Si tu perro está acostumbrado a estar con ese amigo que se ofrece a cuidarlo y ya ha ido a su casa más veces sin problemas, puede ser una buena solución ya que se encontrará en un ambiente conocido y te ahorrarás pagar la residencia, aunque tendrás que traerle un buen detalle a esa persona.

Pero si el perro no está adaptado puede ser que se sienta incómodo en la casa, que ladre o que incluso rompa cosas. Podría molestar a los vecinos e incordiar a tu amigo y a su familia, amargándoles mucho esos días. Si no tienes seguridad de que se vaya a portar bien, lo mejor es una residencia donde sabrás que todo irá correctamente y que no causará problemas.

Además, siempre existe el riesgo de que el perro pueda ponerse enfermo o sufrir algún percance. En estos casos las personas que no tienen perro habitualmente no sabrán bien cómo actuar e incluso pueden no darse cuenta de que el animal está malo achacando su comportamiento a tristeza por la ausencia del dueño.

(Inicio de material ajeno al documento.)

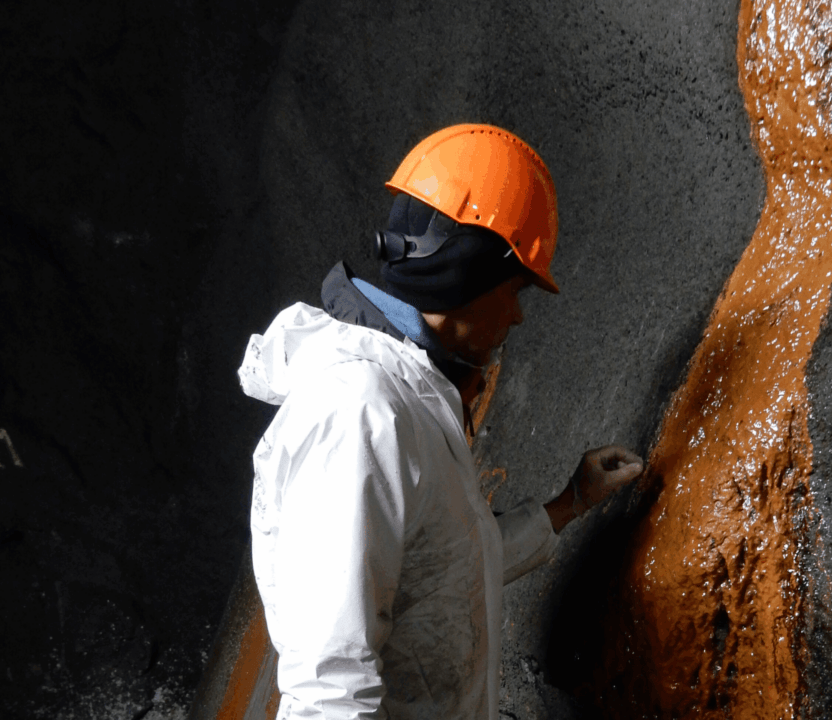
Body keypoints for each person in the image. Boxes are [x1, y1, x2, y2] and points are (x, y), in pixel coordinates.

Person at [237, 123, 643, 720]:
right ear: (467, 276)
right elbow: (329, 693)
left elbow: (440, 576)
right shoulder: (359, 414)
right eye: (516, 292)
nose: (518, 318)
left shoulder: (406, 397)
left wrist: (568, 504)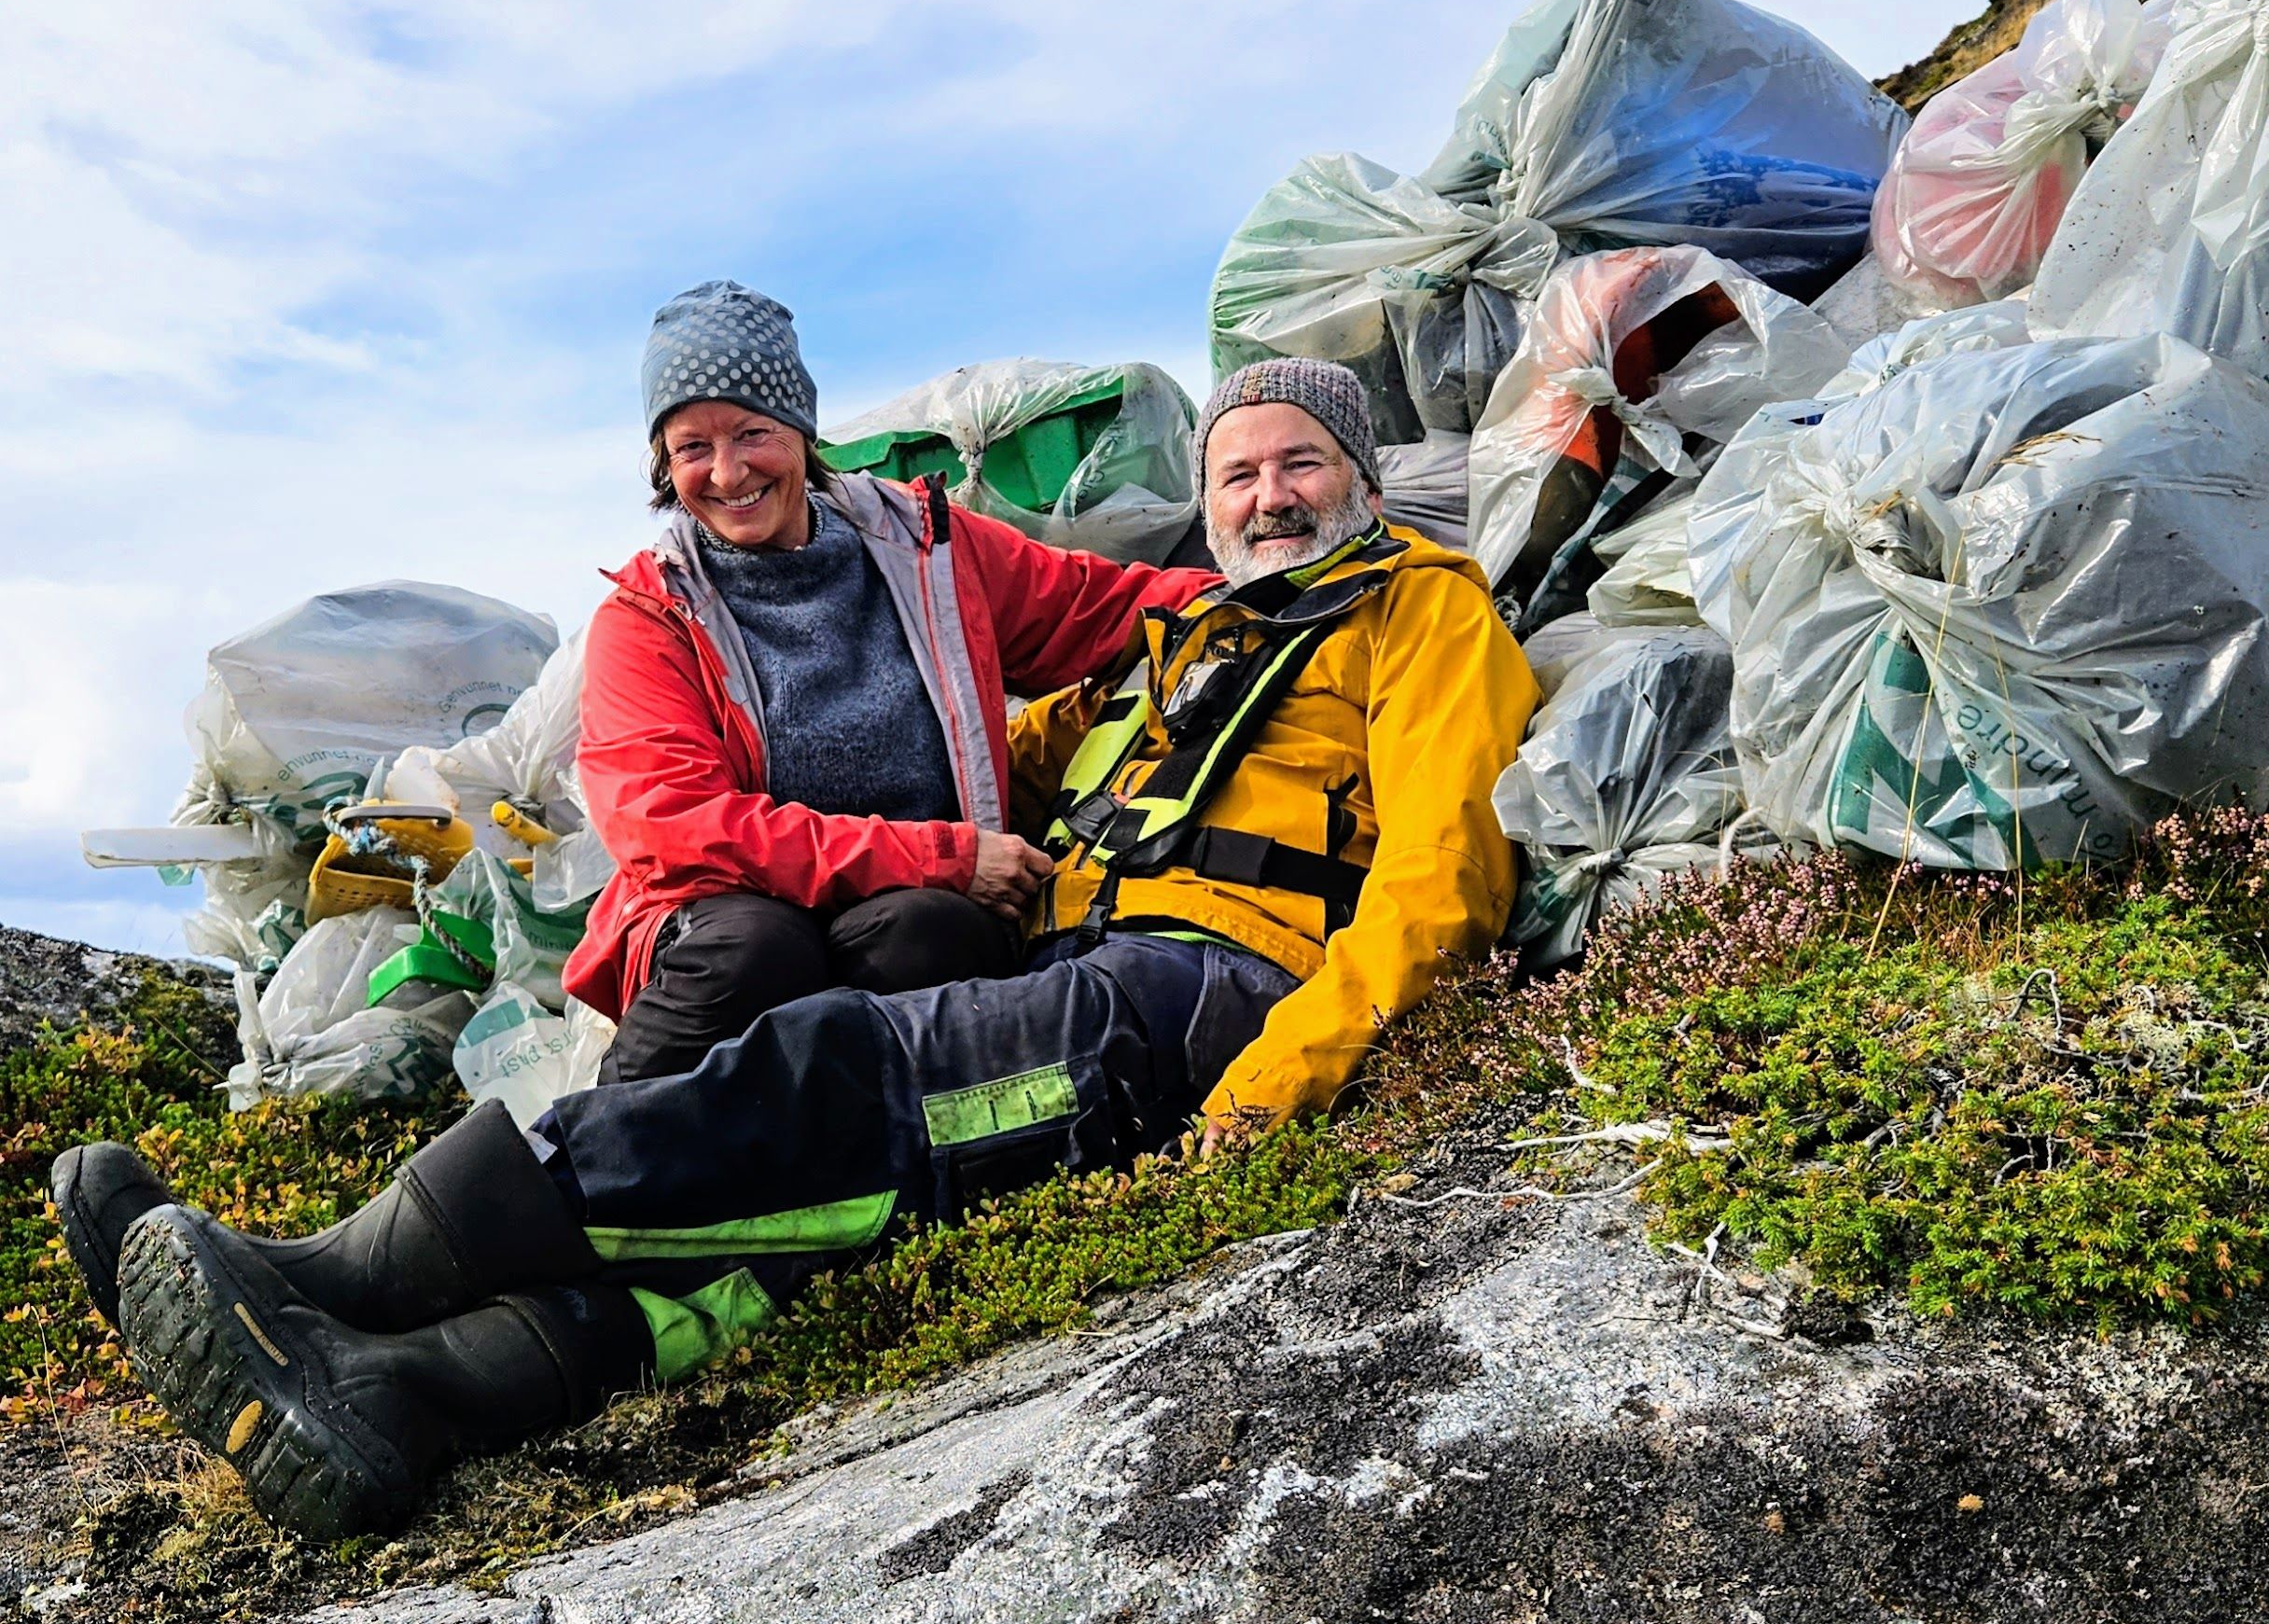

En la residencia tienes la ventaja de que el perro estará atendido por profesionales que sabrán actuar rápidamente si al animal le ocurre algo. Esto es especialmente importante en caso de perros con problemas crónicos que necesiten medicación cada día o que puedan sufrir alguna crisis.

La mayoría de las residencias cuentan con un espacio de esparcimiento, por lo que el perro podrá salir, correr y hacer ejercicio varias veces al día. Esto no siempre es posible cuando queda a cargo de una persona cuyos horarios pueden impedirle darle esto al animal.

Puedes aprovechar la estancia en la residencia para que bañen al perro, el corten el pelo y las uñas e incluso algunas llevan al animal a revisiones y vacunas. De este modo se aprovecha para realizar todas estas tareas que ya quedan hechas, dejando más tiempo libre para disfrutar con el perro.

Por último, un factor a tener en cuenta es que aunque en una residencia vayan a tratar al perro como si fuera de ellos y puedas estarles muy agradecido por ello, no les estarás debiendo un favor. Algo que sí sucederá con ese amigo que quizás, algún día, se lo cobre con sus inquietos gemelos o su nueva mascota…una precisa pitón.